Lo que probablemente se te pasa por la cabeza al ver un accidente de tránsito, un incendio o simplemente alguien herido es llamar a los bomberos. Ellos son la primera opción cuando surge la necesidad de conseguir ayuda.
Aunque, a veces, las personas llamen a los bomberos por el vecino que se sentía mal, porque el gato subió al techo y no quiere bajar o para cortar un árbol caído, ellos siempre están dispuestos a servir a pesar de que la situación no parezca muy grave.
Armados con sus trajes, un casco y la mera vocación de servir, van al socorro de aquellos que los necesitan en un momento de peligro. Aunque no obtienen nada a cambio, la satisfacción de ayudar es suficiente para que estos hombres y mujeres vayan al auxilio del prójimo.

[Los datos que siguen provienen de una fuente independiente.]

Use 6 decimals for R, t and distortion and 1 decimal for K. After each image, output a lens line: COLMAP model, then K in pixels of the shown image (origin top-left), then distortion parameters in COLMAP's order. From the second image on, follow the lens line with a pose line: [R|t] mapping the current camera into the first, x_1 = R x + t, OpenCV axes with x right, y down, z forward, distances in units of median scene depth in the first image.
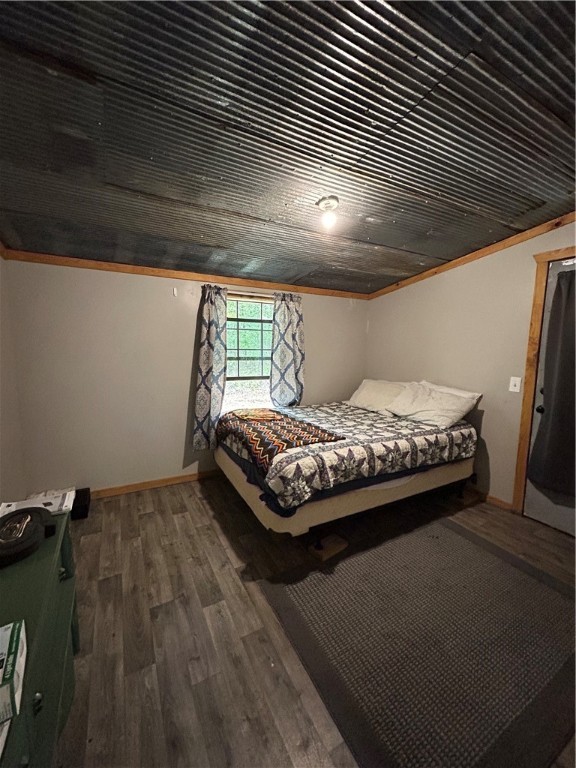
lens RADIAL K [[313.2, 0, 287.4], [0, 313.2, 383.5], [0, 0, 1]] dist [-0.002678, 0.000007]
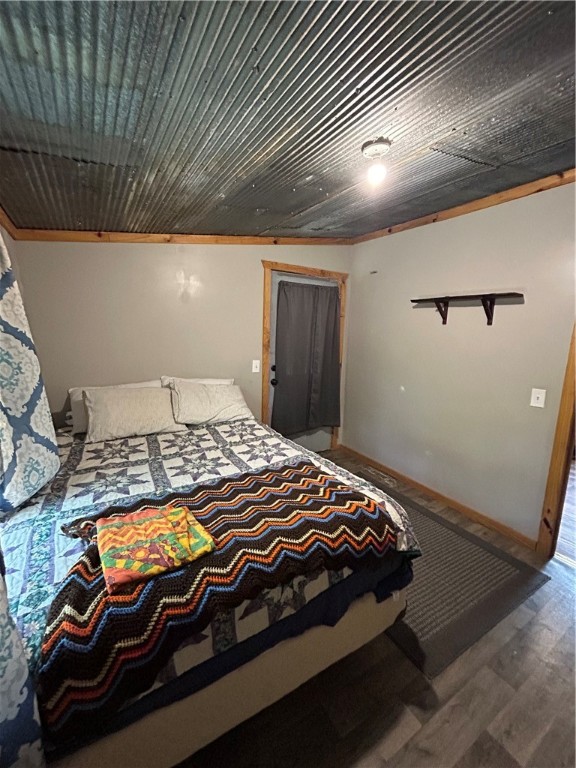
lens RADIAL K [[313.2, 0, 286.2], [0, 313.2, 384.5], [0, 0, 1]] dist [-0.002678, 0.000007]
pose [[-0.053100, -0.178203, 0.982560, -0.529620], [0.089964, 0.979093, 0.182436, -0.151796], [-0.994528, 0.098082, -0.035958, 1.032197]]
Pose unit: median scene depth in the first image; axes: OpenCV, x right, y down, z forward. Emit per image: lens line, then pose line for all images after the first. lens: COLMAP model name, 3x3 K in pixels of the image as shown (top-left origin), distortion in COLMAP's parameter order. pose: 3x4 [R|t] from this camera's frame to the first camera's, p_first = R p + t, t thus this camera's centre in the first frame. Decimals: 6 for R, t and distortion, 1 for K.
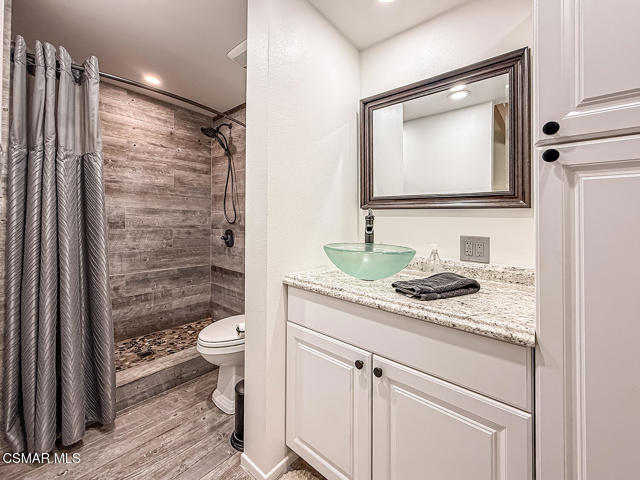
lens RADIAL K [[256.3, 0, 318.5], [0, 256.3, 234.5], [0, 0, 1]] dist [0.001422, -0.000060]
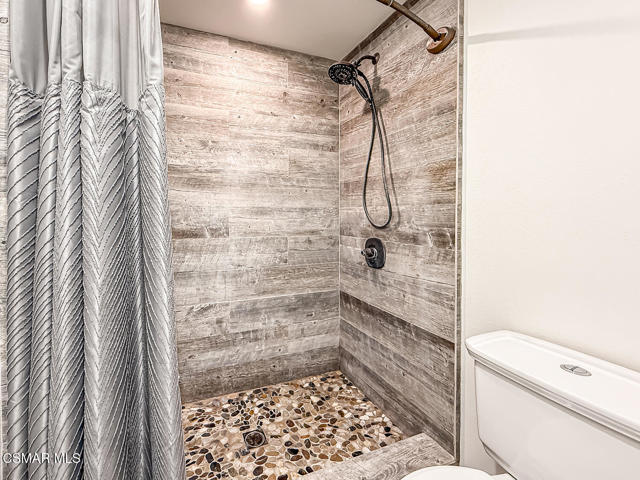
lens RADIAL K [[256.3, 0, 318.5], [0, 256.3, 234.5], [0, 0, 1]] dist [0.001422, -0.000060]
pose [[0.932992, 0.000787, -0.359896, -0.258231], [0.006843, 0.999778, 0.019926, -0.040670], [0.359832, -0.021053, 0.932780, 0.412305]]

A pesar del gran riesgo que representa entrar a una casa en llamas o conducir una ambulancia a toda velocidad, los bomberos voluntarios lo hacen sin percibir ningún tipo de sueldo o remuneración. En varios casos, ellos mismos deben colaborar entre sus camaradas para cubrir los gastos como víveres y equipamiento de los móviles.
Es por esto que, una vez al año, en el mes de octubre, se ve a los bomberos en las rutas, colectivos o veredas con una alcancía en mano, esperando la colaboración de la ciudadanía que en situaciones de riesgo pide su ayuda. El dinero recaudado se utiliza para el mantenimiento de la compañía y la compra de equipos necesarios.
Aparte de las colectas, cada compañía tiene sus propios socios colaboradores, quienes mensualmente aportan una cantidad determinada de dinero. Además, los bomberos preparan sus propias actividades como cenas, polladas, hamburgueseadas o rifas para recaudar fondos.
Sin embargo, cada uno de ellos debe adquirir su propia indumentaria. El casco, los guantes, las botas y las linternas son muy importantes a la hora de realizar un trabajo de rescate o al apagar un incendio, ya que estas herramientas protegen al voluntario del peligro. Además de los trabajos de rescate, los bomberos ofrecen capacitaciones que incluyen simulacros de evacuación en caso de incendio o derrumbe, así como instrucción de primeros auxilios en escuelas, colegios y empresas.
Es importante que la sociedad colabore con los bomberos voluntarios en cualquier actividad que realicen, ya que estas personas están al servicio de la ciudadanía y necesitan de su apoyo.